In the textbook Computer Systems: a Programmer's Perspective
there are some impressive benchmarks for optimizing row-major order access.
I created a small program to test for myself if a simple change from row-major access to column-major access would make a huge difference on my own machine.
#include <stdio.h>
#include <time.h>
#include <stdlib.h>
#define N 30000
int a[N][N] = { 0 };
int main() {
srand(time(NULL));
int sum = 0;
for (int i = 0; i < N; i++) {
for (int j = 0; j < N; j++) {
a[i][j] = rand() % 99;
}
}
for (int i = 0; i < N; i++) {
for (int j = 0; j < N; j++) {
sum += a[i][j];
}
}
}
On average row-major order access took 8.42s
(n=5
trials) on my system whereas column-major order access took 30.12s
(n=5
trials) on my system which is pretty significant.
It seems like on the surface like it should be a pretty simple thing to optimize.
Why don't modern compilers optimize these scenarios?
Most loops do not consist of simple sum statements, but have side effects and dependencies between loop iterations.

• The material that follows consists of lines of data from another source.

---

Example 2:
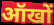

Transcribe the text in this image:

ऑखों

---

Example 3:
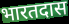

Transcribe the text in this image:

भारतदास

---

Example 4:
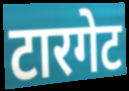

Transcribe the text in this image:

टारगेट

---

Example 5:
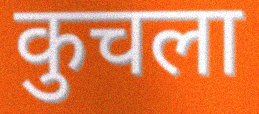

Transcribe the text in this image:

कुचलाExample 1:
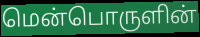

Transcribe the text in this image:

மென்பொருளின்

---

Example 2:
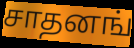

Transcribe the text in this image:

சாதனங்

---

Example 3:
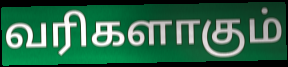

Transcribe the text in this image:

வரிகளாகும்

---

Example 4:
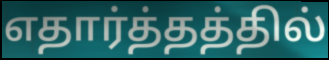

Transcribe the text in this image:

எதார்த்தத்தில்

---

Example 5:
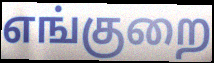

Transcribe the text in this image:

எங்குறை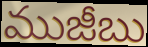
ముజీబు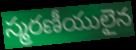
స్మరణీయులైన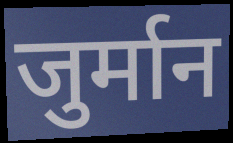
जुर्मानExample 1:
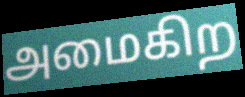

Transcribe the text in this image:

Not all operations you may do in a loop are commutative, so the optimizer would have to actually understand all the operations happening as part of a loop to ensure it doesn't change its meaning, including the contents of any system API called, code in dynamically loaded libraries, etc.
Now this is just a guess, but I expect someone tried it out, realized that the optimization didn't have enough information about the code being run to trigger most times, and then went to focus on parallel execution optimizations, which are probably the greater optimization opportunities in most codebases.